Superconductivity induced by long-range repulsive interaction in hole-doped cuprates.

We analyze the t-Jz-V model with second- and third-neighbor hoppings to explore how superconductivity can emerge from long-range repulsive interactions in hole-doped cuprates. We show that long-range repulsion can be responsible for expelling holes from the stripes as pairs. This phenomenon is crucial because it explains the coexistence of superconducting pairs with non-superconducting stripes, the existence of a pair density wave (PDW)[1] and interaction energy competition that determines stripe separation. We use realistic values of t, t′, t′′, J, and V obtained by fitting experimental data and ab initio calculations[2] to calculate a magnetic-structure and superconducting phase diagram that closely matches the experimental results for different values of J and V. We discuss the effects of J and V on the phase diagram and propose a two-phase model to explain the properties of hole-doped cuprates such as LSCO, Nd-LSCO, and Eu-LSCO[3].

[1] Du, Z., Li, H., Joo, S. H., Donoway, E. P., Lee, J., Davis, J. C. S., … Fujita, K. (2020).

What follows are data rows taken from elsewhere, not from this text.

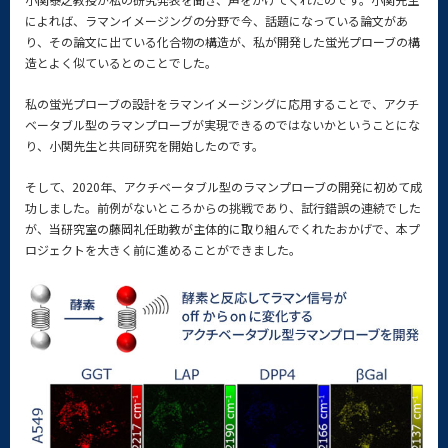
によれば、ラマンイメージングの分野で今、話題になっている論文があ
り、その論文に出ている化合物の構造が、私が開発した蛍光プローブの構
造とよく似ているとのことでした。
私の蛍光プローブの設計をラマンイメージングに応用することで、アクチ
ベータブル型のラマンプローブが実現できるのではないかということにな
り、小関先生と共同研究を開始したのです。
そして、2020年、アクチベータブル型のラマンプローブの開発に初めて成
功しました。前例がないところからの挑戦であり、試行錯誤の連続でした
が、当研究室の藤岡礼任助教が主体的に取り組んでくれたおかげで、本プ
ロジェクトを大きく前に進めることができました。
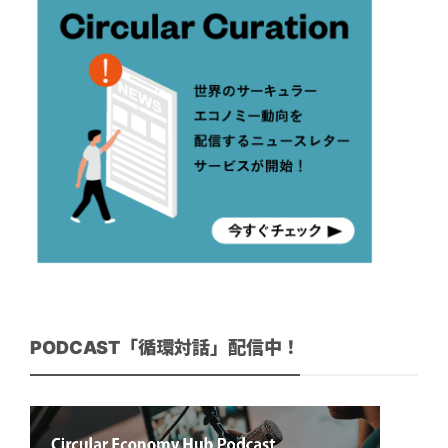
PODCAST「循環対話」配信中！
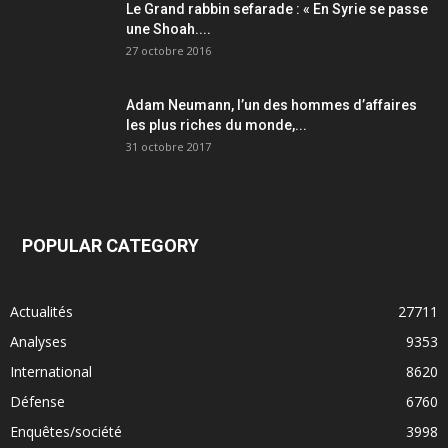
Le Grand rabbin sefarade : « En Syrie se passe
une Shoah....
27 octobre 2016
Adam Neumann, l’un des hommes d’affaires
les plus riches du monde,...
31 octobre 2017
POPULAR CATEGORY
Actualités
27711
Analyses
9353
International
8620
Défense
6760
Enquêtes/société
3998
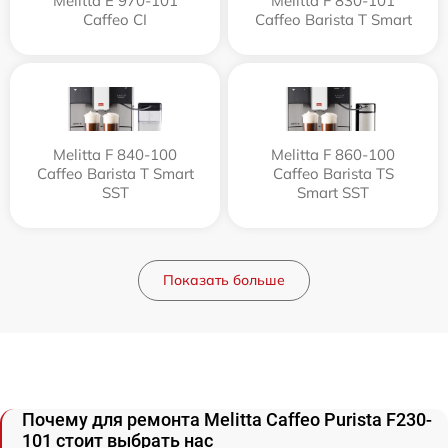
Melitta Е 970-101
Melitta F 830-101
Caffeo CI
Caffeo Barista T Smart
Melitta F 840-100
Melitta F 860-100
Caffeo Barista T Smart
Caffeo Barista TS
SST
Smart SST
Показать больше
Почему для ремонта Melitta Caffeo Purista F230-
101 стоит выбрать нас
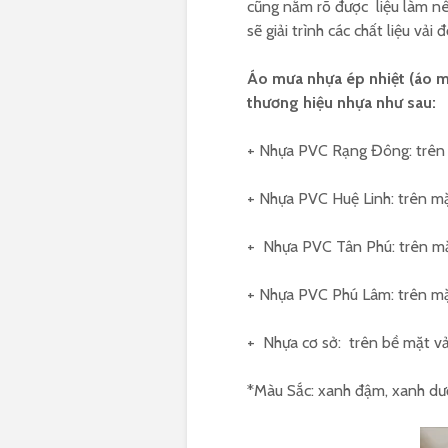
cũng nắm rõ được liệu làm nê
sẽ giải trình các chất liệu vả
Áo mưa nhựa ép nhiệt (áo mưa
thương hiệu nhựa như sau:
+ Nhựa PVC Rạng Đông: trên m
+ Nhựa PVC Huệ Linh: trên mặt
+ Nhựa PVC Tân Phú: trên mặt
+ Nhựa PVC Phú Lâm: trên mặt
+ Nhựa cơ sở: trên bề mặt vải
*Màu Sắc: xanh đậm, xanh dươ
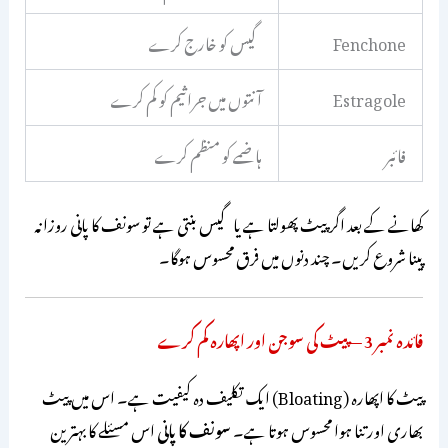
Fenchone
گیس کو خارج کرے
Estragole
آنتوں میں جراثیم کو کم کرے
فائبر
ہاضمے کو منظم کرے
کھانے کے بعد اگر پیٹ پھولتا ہے یا گیس بنتی ہے تو سونف کا پانی روزانہ
پینا شروع کریں۔ چند دنوں میں فرق محسوس ہوگا۔
فائدہ نمبر 3 — پیٹ کی سوجن اور اپھارہ کم کرے
پیٹ کا اپھارہ (Bloating) ایک تکلیف دہ کیفیت ہے۔ اس میں پیٹ
بھاری اور تنا ہوا محسوس ہوتا ہے۔
سونف کا پانی
اس مسئلے کا بہترین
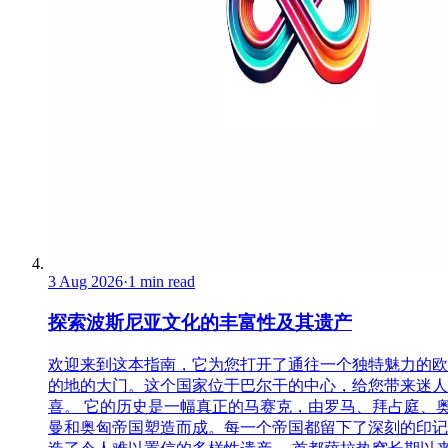
3 Aug 2026
·
1 min read
探索波斯尼亚文化的丰富性及其遗产
欢迎来到这本指南，它为您打开了通往一个独特魅力的欧
的地的大门。这个国家位于巴尔干的中心，给您带来迷人
喜。 它的历史是一幅真正的马赛克，由罗马、拜占庭、
曼和奥匈帝国塑造而成。每一个帝国都留下了深刻的印记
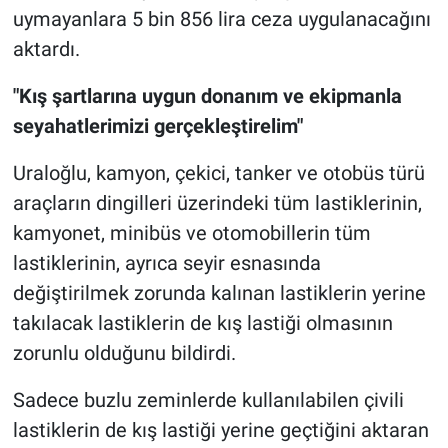
uymayanlara 5 bin 856 lira ceza uygulanacağını
aktardı.
"Kış şartlarına uygun donanım ve ekipmanla
seyahatlerimizi gerçekleştirelim"
Uraloğlu, kamyon, çekici, tanker ve otobüs türü
araçların dingilleri üzerindeki tüm lastiklerinin,
kamyonet, minibüs ve otomobillerin tüm
lastiklerinin, ayrıca seyir esnasında
değiştirilmek zorunda kalınan lastiklerin yerine
takılacak lastiklerin de kış lastiği olmasının
zorunlu olduğunu bildirdi.
Sadece buzlu zeminlerde kullanılabilen çivili
lastiklerin de kış lastiği yerine geçtiğini aktaran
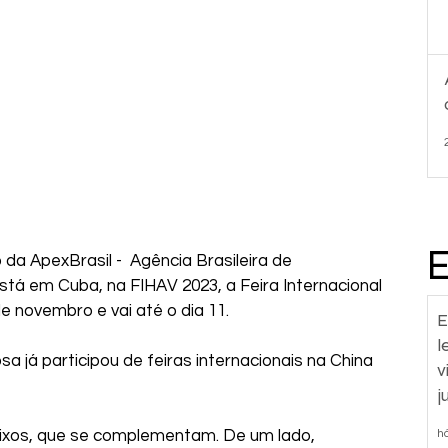
 da ApexBrasil -  Agência Brasileira de 
tá em Cuba, na FIHAV 2023, a Feira Internacional 
e novembro e vai até o dia 11.
E
l
 já participou de feiras internacionais na China 
v
j
h
eixos, que se complementam. De um lado, 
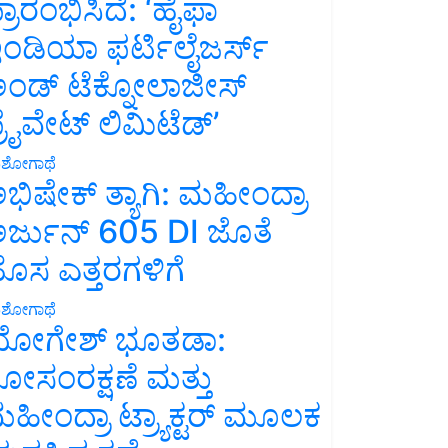
್ರಾರಂಭಿಸಿದೆ: ‘ಹೈಫಾ
ಂಡಿಯಾ ಫರ್ಟಿಲೈಜರ್ಸ್
ಂಡ್ ಟೆಕ್ನೋಲಾಜೀಸ್
್ರೈವೇಟ್ ಲಿಮಿಟೆಡ್’
ಶೋಗಾಥೆ
ಭಿಷೇಕ್ ತ್ಯಾಗಿ: ಮಹೀಂದ್ರಾ
ರ್ಜುನ್ 605 DI ಜೊತೆ
ೊಸ ಎತ್ತರಗಳಿಗೆ
ಶೋಗಾಥೆ
ೋಗೇಶ್ ಭೂತಡಾ:
ೋಸಂರಕ್ಷಣೆ ಮತ್ತು
ಹೀಂದ್ರಾ ಟ್ರ್ಯಾಕ್ಟರ್ ಮೂಲಕ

Imaging the energy gap modulations of the cuprate pair-density-wave state. Nature, 580(7801), 65–70. doi:10.1038/s41586-020-2143-x

[2] Calzado, Carmen & Malrieu, J.-P. (2001). Proposal of an extended t-J Hamiltonian for high-Tc cuprates from ab initio calculations on embedded clusters. Physical Review B - Condensed Matter and Materials Physics. 63. 2145201-21452013.

[3] U.A. Diaz-Reynoso and F. Mireles (to be submitted to PRB)